Saturday, Mar. 10, 1923
Gods of the Congo
What, precisely, are these fantastic
African wood carvings that have been making such a stir in London and
Paris and are now penetrating New
York? Are they new examples of ancient art just brought to light or are they a new art, like ragtime or glee-singing--the contribution of the colored race to the present generation?
They are neither. They have been exhibited for years in museums, under such captions as "Idols, war implements, and kitchen utensils of the Cyzon Congo" or "Early Hardware of the Singanbrains." Now someone has discovered in them a definite artistic value.
These figures look like nothing in the world, but that precisely was the artist's purpose. He wanted to make a god, not a man, a thing complete and unique in itself, not a presentation of what he saw.
But are they as valuable as it is claimed? Certainly they have had a distinct influence on modern art. But Clive Bell, one of the sanest of modern critics, says that he intends "to keep his head" about Negro art. He maintains that they show taste and skill, but not profundity of vision, and that they lack originality, duplicating without question the conventions of their predecessors for generation after generation. In other words, the Negro art, which has been too much ignored, is now in danger of being equally overpraised.

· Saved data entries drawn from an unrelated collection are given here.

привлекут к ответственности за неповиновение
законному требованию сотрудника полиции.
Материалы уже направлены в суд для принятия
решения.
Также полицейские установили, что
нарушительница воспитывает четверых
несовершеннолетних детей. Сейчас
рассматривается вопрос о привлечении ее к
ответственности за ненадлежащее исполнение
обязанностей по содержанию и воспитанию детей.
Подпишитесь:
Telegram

In Buda Pesth, at the sale of a private collection, was discovered a lost painting by Titian.
A statuette, thought to be 60,000 years old, is being exhibited in Paris. It is a woman's figure carved in the stone age from the tusk of a mammoth, and was discovered in a grotto at Lexpugne, Haut-Garonne, France, by M. de Saint-Pelier.
The French government, having heard that the Impressionist Manet's famous painting, Le Bon Bock, was in Paris en route to America, planned to put an embargo on it, but found the law did not apply--since the painting was acquired in Germany. It represents with sympathetic warmth a gentleman, a cafe table, a glass of beer. It will be exhibited shortly in New York.

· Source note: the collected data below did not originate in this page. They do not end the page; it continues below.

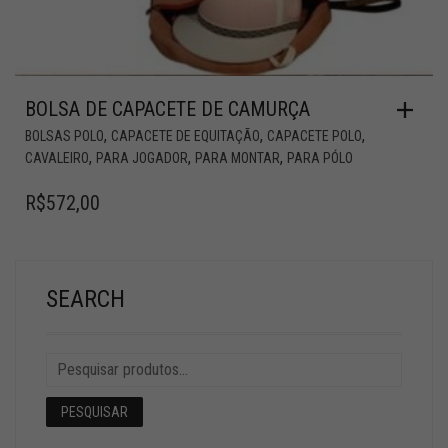
BOLSA DE CAPACETE DE CAMURÇA
,
,
,
BOLSAS POLO
CAPACETE DE EQUITAÇÃO
CAPACETE POLO
,
,
,
CAVALEIRO
PARA JOGADOR
PARA MONTAR
PARA PÓLO
R$
572,00
SEARCH
PESQUISAR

The Metropolitan Museum acquired a portrait by the earliest known painter in America, Gustavus Hesselius, a Swede, who settled in Philadelphia in 1711.
An enthusiastic tipsy Tyrolean in Zurich, falling in love with Peoppel- man's statue of Spring in a theatre lobby, tried to carry off the maiden in his arms, but she fell and crashed to ruin. Realism has seldom had such a testimonial.